- **Request**: Can you print all of the records below verbatim, line for line?

[Saved data entries]
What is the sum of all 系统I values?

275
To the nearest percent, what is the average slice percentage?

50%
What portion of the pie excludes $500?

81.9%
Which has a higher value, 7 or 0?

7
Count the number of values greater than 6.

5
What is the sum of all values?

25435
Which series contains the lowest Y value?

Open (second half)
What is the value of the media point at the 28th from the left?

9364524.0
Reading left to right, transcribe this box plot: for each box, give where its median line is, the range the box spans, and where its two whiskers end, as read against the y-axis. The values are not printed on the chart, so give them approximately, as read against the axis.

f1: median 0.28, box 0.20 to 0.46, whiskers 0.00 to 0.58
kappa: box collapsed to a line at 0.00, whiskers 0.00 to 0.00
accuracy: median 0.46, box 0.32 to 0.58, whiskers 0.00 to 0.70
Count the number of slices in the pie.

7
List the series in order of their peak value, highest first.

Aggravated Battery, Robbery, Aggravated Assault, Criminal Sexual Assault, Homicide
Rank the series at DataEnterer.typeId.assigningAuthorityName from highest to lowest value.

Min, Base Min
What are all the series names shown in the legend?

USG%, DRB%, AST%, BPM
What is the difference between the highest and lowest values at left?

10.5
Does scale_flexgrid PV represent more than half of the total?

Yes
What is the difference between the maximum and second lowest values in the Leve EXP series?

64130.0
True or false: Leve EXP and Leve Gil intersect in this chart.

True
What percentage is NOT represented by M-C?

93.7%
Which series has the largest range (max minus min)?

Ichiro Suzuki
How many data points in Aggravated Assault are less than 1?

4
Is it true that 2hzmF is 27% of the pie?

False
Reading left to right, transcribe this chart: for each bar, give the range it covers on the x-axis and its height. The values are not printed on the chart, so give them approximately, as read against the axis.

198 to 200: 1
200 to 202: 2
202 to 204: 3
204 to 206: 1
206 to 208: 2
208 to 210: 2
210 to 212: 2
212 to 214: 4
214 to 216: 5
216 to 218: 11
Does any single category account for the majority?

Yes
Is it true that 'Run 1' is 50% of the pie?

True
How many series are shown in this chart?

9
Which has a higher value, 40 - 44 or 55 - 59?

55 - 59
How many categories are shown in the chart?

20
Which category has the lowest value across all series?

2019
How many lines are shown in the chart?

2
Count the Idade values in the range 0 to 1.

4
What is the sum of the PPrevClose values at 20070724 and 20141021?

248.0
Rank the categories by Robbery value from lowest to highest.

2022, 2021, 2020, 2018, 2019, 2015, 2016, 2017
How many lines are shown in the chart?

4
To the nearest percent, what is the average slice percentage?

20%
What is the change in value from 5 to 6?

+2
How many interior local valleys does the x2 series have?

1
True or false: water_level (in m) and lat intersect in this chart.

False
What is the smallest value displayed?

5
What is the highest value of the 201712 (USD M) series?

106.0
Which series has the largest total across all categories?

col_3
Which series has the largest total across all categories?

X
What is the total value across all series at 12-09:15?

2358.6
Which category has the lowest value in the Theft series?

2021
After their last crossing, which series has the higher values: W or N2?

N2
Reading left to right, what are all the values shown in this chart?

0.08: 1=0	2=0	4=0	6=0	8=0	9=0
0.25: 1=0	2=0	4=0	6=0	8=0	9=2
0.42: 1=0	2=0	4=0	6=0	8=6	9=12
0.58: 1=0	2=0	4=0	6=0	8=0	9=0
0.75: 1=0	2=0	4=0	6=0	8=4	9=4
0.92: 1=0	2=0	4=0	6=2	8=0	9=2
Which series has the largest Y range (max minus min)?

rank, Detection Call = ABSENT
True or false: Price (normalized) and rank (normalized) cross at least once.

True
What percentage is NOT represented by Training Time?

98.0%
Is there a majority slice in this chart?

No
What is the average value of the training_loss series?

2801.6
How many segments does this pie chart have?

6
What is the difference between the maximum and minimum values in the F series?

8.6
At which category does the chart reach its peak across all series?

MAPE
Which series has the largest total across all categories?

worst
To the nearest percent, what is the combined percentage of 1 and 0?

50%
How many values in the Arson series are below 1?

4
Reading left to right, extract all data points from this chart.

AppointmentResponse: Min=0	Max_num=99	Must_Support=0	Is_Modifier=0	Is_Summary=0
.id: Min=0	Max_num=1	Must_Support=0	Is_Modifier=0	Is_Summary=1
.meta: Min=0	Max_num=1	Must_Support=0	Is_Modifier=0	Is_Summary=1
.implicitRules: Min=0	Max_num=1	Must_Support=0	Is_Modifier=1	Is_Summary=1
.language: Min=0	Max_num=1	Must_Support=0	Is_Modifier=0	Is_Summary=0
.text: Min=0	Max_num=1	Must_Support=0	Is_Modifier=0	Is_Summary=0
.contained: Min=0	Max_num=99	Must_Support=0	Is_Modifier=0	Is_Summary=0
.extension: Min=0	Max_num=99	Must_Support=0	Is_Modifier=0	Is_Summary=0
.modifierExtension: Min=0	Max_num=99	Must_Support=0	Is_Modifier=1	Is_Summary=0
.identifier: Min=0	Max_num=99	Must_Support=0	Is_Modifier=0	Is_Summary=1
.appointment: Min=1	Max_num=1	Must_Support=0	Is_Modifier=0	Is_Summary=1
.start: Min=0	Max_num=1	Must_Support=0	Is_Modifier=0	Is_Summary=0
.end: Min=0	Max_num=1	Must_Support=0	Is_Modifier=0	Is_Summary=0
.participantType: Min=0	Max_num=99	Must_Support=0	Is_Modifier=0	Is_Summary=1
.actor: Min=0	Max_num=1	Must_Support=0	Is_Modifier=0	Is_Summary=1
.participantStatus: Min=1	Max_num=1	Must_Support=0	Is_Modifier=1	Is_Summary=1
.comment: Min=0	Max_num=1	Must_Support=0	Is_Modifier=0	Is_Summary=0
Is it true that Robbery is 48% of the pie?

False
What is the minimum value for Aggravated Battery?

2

- **Completed task**:
What is the sum of all 系统I values?

275
To the nearest percent, what is the average slice percentage?

50%
What portion of the pie excludes $500?

81.9%
Which has a higher value, 7 or 0?

7
Count the number of values greater than 6.

5
What is the sum of all values?

25435
Which series contains the lowest Y value?

Open (second half)
What is the value of the media point at the 28th from the left?

9364524.0
Reading left to right, transcribe this box plot: for each box, give where its median line is, the range the box spans, and where its two whiskers end, as read against the y-axis. The values are not printed on the chart, so give them approximately, as read against the axis.

f1: median 0.28, box 0.20 to 0.46, whiskers 0.00 to 0.58
kappa: box collapsed to a line at 0.00, whiskers 0.00 to 0.00
accuracy: median 0.46, box 0.32 to 0.58, whiskers 0.00 to 0.70
Count the number of slices in the pie.

7
List the series in order of their peak value, highest first.

Aggravated Battery, Robbery, Aggravated Assault, Criminal Sexual Assault, Homicide
Rank the series at DataEnterer.typeId.assigningAuthorityName from highest to lowest value.

Min, Base Min
What are all the series names shown in the legend?

USG%, DRB%, AST%, BPM
What is the difference between the highest and lowest values at left?

10.5
Does scale_flexgrid PV represent more than half of the total?

Yes
What is the difference between the maximum and second lowest values in the Leve EXP series?

64130.0
True or false: Leve EXP and Leve Gil intersect in this chart.

True
What percentage is NOT represented by M-C?

93.7%
Which series has the largest range (max minus min)?

Ichiro Suzuki
How many data points in Aggravated Assault are less than 1?

4
Is it true that 2hzmF is 27% of the pie?

False
Reading left to right, transcribe this chart: for each bar, give the range it covers on the x-axis and its height. The values are not printed on the chart, so give them approximately, as read against the axis.

198 to 200: 1
200 to 202: 2
202 to 204: 3
204 to 206: 1
206 to 208: 2
208 to 210: 2
210 to 212: 2
212 to 214: 4
214 to 216: 5
216 to 218: 11
Does any single category account for the majority?

Yes
Is it true that 'Run 1' is 50% of the pie?

True
How many series are shown in this chart?

9
Which has a higher value, 40 - 44 or 55 - 59?

55 - 59
How many categories are shown in the chart?

20
Which category has the lowest value across all series?

2019
How many lines are shown in the chart?

2
Count the Idade values in the range 0 to 1.

4
What is the sum of the PPrevClose values at 20070724 and 20141021?

248.0
Rank the categories by Robbery value from lowest to highest.

2022, 2021, 2020, 2018, 2019, 2015, 2016, 2017
How many lines are shown in the chart?

4
To the nearest percent, what is the average slice percentage?

20%
What is the change in value from 5 to 6?

+2
How many interior local valleys does the x2 series have?

1
True or false: water_level (in m) and lat intersect in this chart.

False
What is the smallest value displayed?

5
What is the highest value of the 201712 (USD M) series?

106.0
Which series has the largest total across all categories?

col_3
Which series has the largest total across all categories?

X
What is the total value across all series at 12-09:15?

2358.6
Which category has the lowest value in the Theft series?

2021
After their last crossing, which series has the higher values: W or N2?

N2
Reading left to right, what are all the values shown in this chart?

0.08: 1=0	2=0	4=0	6=0	8=0	9=0
0.25: 1=0	2=0	4=0	6=0	8=0	9=2
0.42: 1=0	2=0	4=0	6=0	8=6	9=12
0.58: 1=0	2=0	4=0	6=0	8=0	9=0
0.75: 1=0	2=0	4=0	6=0	8=4	9=4
0.92: 1=0	2=0	4=0	6=2	8=0	9=2
Which series has the largest Y range (max minus min)?

rank, Detection Call = ABSENT
True or false: Price (normalized) and rank (normalized) cross at least once.

True
What percentage is NOT represented by Training Time?

98.0%
Is there a majority slice in this chart?

No
What is the average value of the training_loss series?

2801.6
How many segments does this pie chart have?

6
What is the difference between the maximum and minimum values in the F series?

8.6
At which category does the chart reach its peak across all series?

MAPE
Which series has the largest total across all categories?

worst
To the nearest percent, what is the combined percentage of 1 and 0?

50%
How many values in the Arson series are below 1?

4
Reading left to right, extract all data points from this chart.

AppointmentResponse: Min=0	Max_num=99	Must_Support=0	Is_Modifier=0	Is_Summary=0
.id: Min=0	Max_num=1	Must_Support=0	Is_Modifier=0	Is_Summary=1
.meta: Min=0	Max_num=1	Must_Support=0	Is_Modifier=0	Is_Summary=1
.implicitRules: Min=0	Max_num=1	Must_Support=0	Is_Modifier=1	Is_Summary=1
.language: Min=0	Max_num=1	Must_Support=0	Is_Modifier=0	Is_Summary=0
.text: Min=0	Max_num=1	Must_Support=0	Is_Modifier=0	Is_Summary=0
.contained: Min=0	Max_num=99	Must_Support=0	Is_Modifier=0	Is_Summary=0
.extension: Min=0	Max_num=99	Must_Support=0	Is_Modifier=0	Is_Summary=0
.modifierExtension: Min=0	Max_num=99	Must_Support=0	Is_Modifier=1	Is_Summary=0
.identifier: Min=0	Max_num=99	Must_Support=0	Is_Modifier=0	Is_Summary=1
.appointment: Min=1	Max_num=1	Must_Support=0	Is_Modifier=0	Is_Summary=1
.start: Min=0	Max_num=1	Must_Support=0	Is_Modifier=0	Is_Summary=0
.end: Min=0	Max_num=1	Must_Support=0	Is_Modifier=0	Is_Summary=0
.participantType: Min=0	Max_num=99	Must_Support=0	Is_Modifier=0	Is_Summary=1
.actor: Min=0	Max_num=1	Must_Support=0	Is_Modifier=0	Is_Summary=1
.participantStatus: Min=1	Max_num=1	Must_Support=0	Is_Modifier=1	Is_Summary=1
.comment: Min=0	Max_num=1	Must_Support=0	Is_Modifier=0	Is_Summary=0
Is it true that Robbery is 48% of the pie?

False
What is the minimum value for Aggravated Battery?

2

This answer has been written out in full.